The answer must be an exact printing of every record below, with the pictures omitted.

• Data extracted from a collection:

* * * * * * *

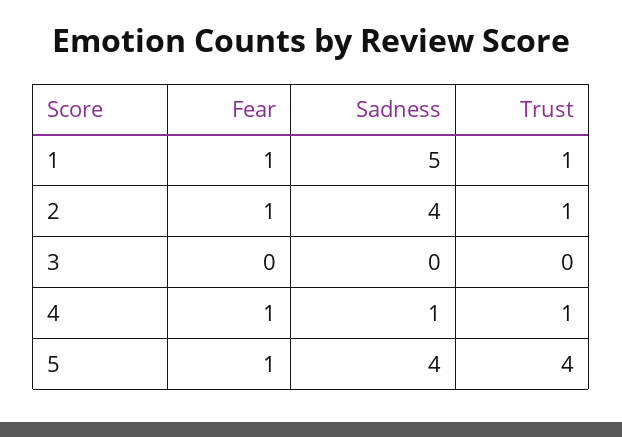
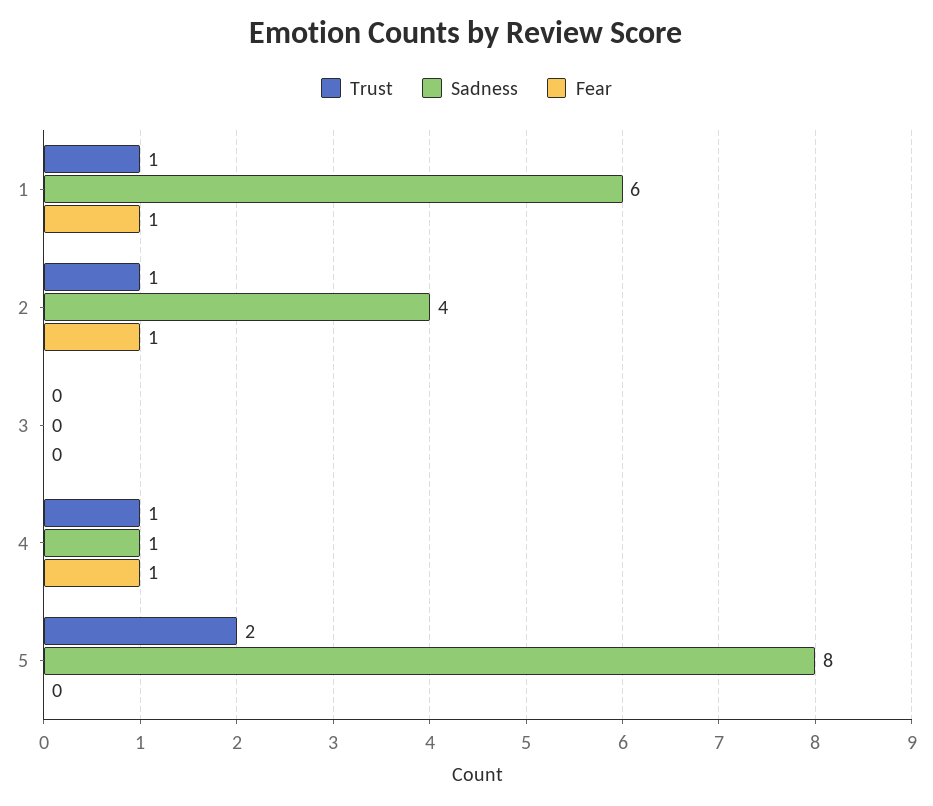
  {
    "Fear": {
      "1": 1,
      "2": 1,
      "3": 0,
      "4": 1,
-     "5": 1
+     "5": 0
    },
    "Sadness": {
-     "1": 5,
+     "1": 6,
      "2": 4,
      "3": 0,
      "4": 1,
-     "5": 4
+     "5": 8
    },
    "Trust": {
      "1": 1,
      "2": 1,
      "3": 0,
      "4": 1,
-     "5": 4
+     "5": 2
    }
  }

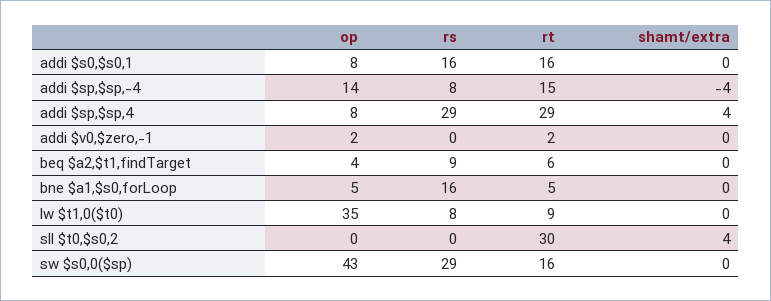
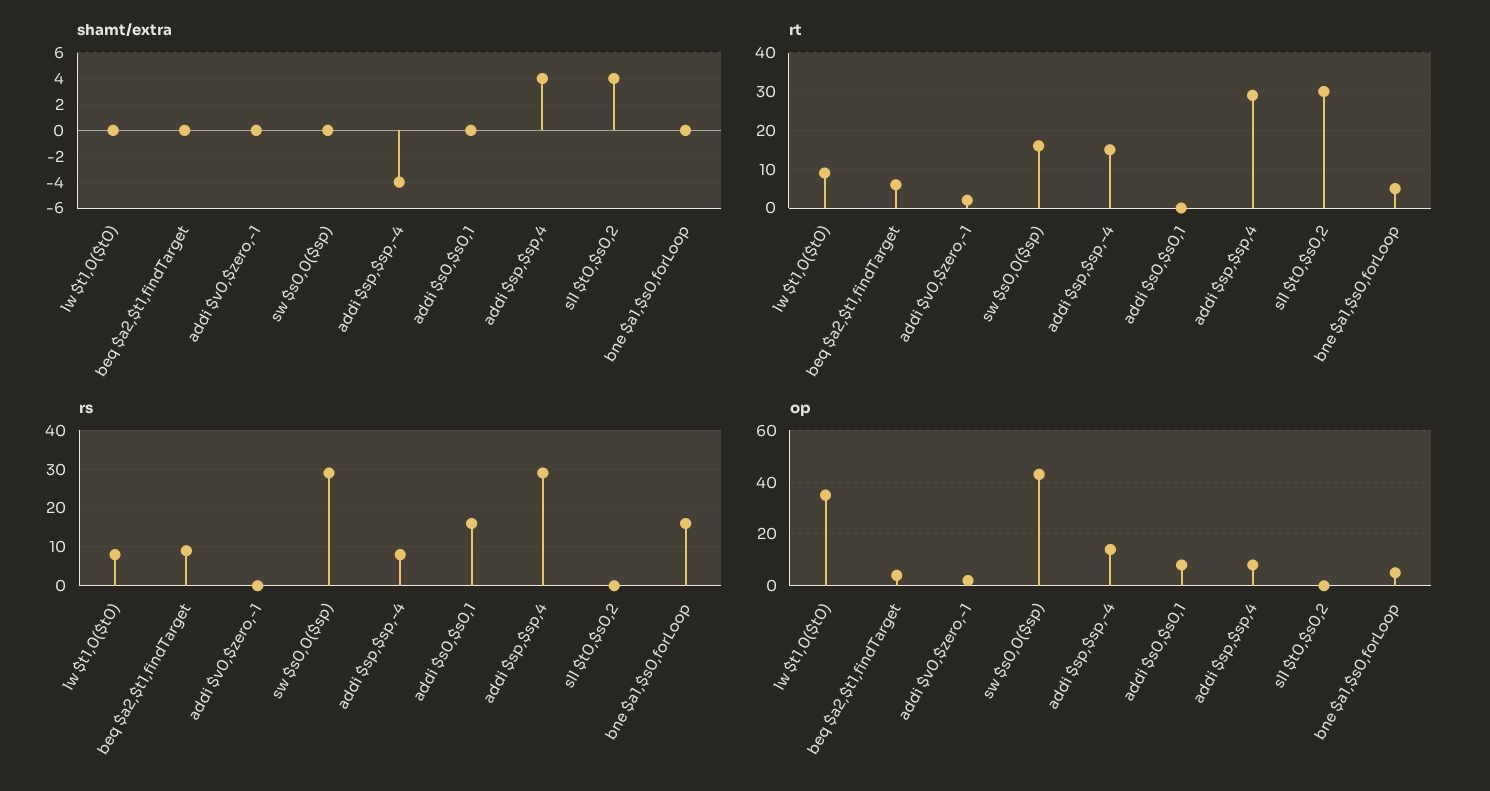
  {
    "op": {
      "addi $s0,$s0,1": 8,
      "addi $sp,$sp,-4": 14,
      "addi $sp,$sp,4": 8,
      "addi $v0,$zero,-1": 2,
      "beq $a2,$t1,findTarget": 4,
      "bne $a1,$s0,forLoop": 5,
      "lw $t1,0($t0)": 35,
      "sll $t0,$s0,2": 0,
      "sw $s0,0($sp)": 43
    },
    "rs": {
      "addi $s0,$s0,1": 16,
      "addi $sp,$sp,-4": 8,
      "addi $sp,$sp,4": 29,
      "addi $v0,$zero,-1": 0,
      "beq $a2,$t1,findTarget": 9,
      "bne $a1,$s0,forLoop": 16,
      "lw $t1,0($t0)": 8,
      "sll $t0,$s0,2": 0,
      "sw $s0,0($sp)": 29
    },
    "rt": {
-     "addi $s0,$s0,1": 16,
+     "addi $s0,$s0,1": 0,
      "addi $sp,$sp,-4": 15,
      "addi $sp,$sp,4": 29,
      "addi $v0,$zero,-1": 2,
      "beq $a2,$t1,findTarget": 6,
      "bne $a1,$s0,forLoop": 5,
      "lw $t1,0($t0)": 9,
      "sll $t0,$s0,2": 30,
      "sw $s0,0($sp)": 16
    },
    "shamt/extra": {
      "addi $s0,$s0,1": 0,
      "addi $sp,$sp,-4": -4,
      "addi $sp,$sp,4": 4,
      "addi $v0,$zero,-1": 0,
      "beq $a2,$t1,findTarget": 0,
      "bne $a1,$s0,forLoop": 0,
      "lw $t1,0($t0)": 0,
      "sll $t0,$s0,2": 4,
      "sw $s0,0($sp)": 0
    }
  }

* * * * * * *

• EXERCISE ANSWER:
  {
    "Fear": {
      "1": 1,
      "2": 1,
      "3": 0,
      "4": 1,
-     "5": 1
+     "5": 0
    },
    "Sadness": {
-     "1": 5,
+     "1": 6,
      "2": 4,
      "3": 0,
      "4": 1,
-     "5": 4
+     "5": 8
    },
    "Trust": {
      "1": 1,
      "2": 1,
      "3": 0,
      "4": 1,
-     "5": 4
+     "5": 2
    }
  }

  {
    "op": {
      "addi $s0,$s0,1": 8,
      "addi $sp,$sp,-4": 14,
      "addi $sp,$sp,4": 8,
      "addi $v0,$zero,-1": 2,
      "beq $a2,$t1,findTarget": 4,
      "bne $a1,$s0,forLoop": 5,
      "lw $t1,0($t0)": 35,
      "sll $t0,$s0,2": 0,
      "sw $s0,0($sp)": 43
    },
    "rs": {
      "addi $s0,$s0,1": 16,
      "addi $sp,$sp,-4": 8,
      "addi $sp,$sp,4": 29,
      "addi $v0,$zero,-1": 0,
      "beq $a2,$t1,findTarget": 9,
      "bne $a1,$s0,forLoop": 16,
      "lw $t1,0($t0)": 8,
      "sll $t0,$s0,2": 0,
      "sw $s0,0($sp)": 29
    },
    "rt": {
-     "addi $s0,$s0,1": 16,
+     "addi $s0,$s0,1": 0,
      "addi $sp,$sp,-4": 15,
      "addi $sp,$sp,4": 29,
      "addi $v0,$zero,-1": 2,
      "beq $a2,$t1,findTarget": 6,
      "bne $a1,$s0,forLoop": 5,
      "lw $t1,0($t0)": 9,
      "sll $t0,$s0,2": 30,
      "sw $s0,0($sp)": 16
    },
    "shamt/extra": {
      "addi $s0,$s0,1": 0,
      "addi $sp,$sp,-4": -4,
      "addi $sp,$sp,4": 4,
      "addi $v0,$zero,-1": 0,
      "beq $a2,$t1,findTarget": 0,
      "bne $a1,$s0,forLoop": 0,
      "lw $t1,0($t0)": 0,
      "sll $t0,$s0,2": 4,
      "sw $s0,0($sp)": 0
    }
  }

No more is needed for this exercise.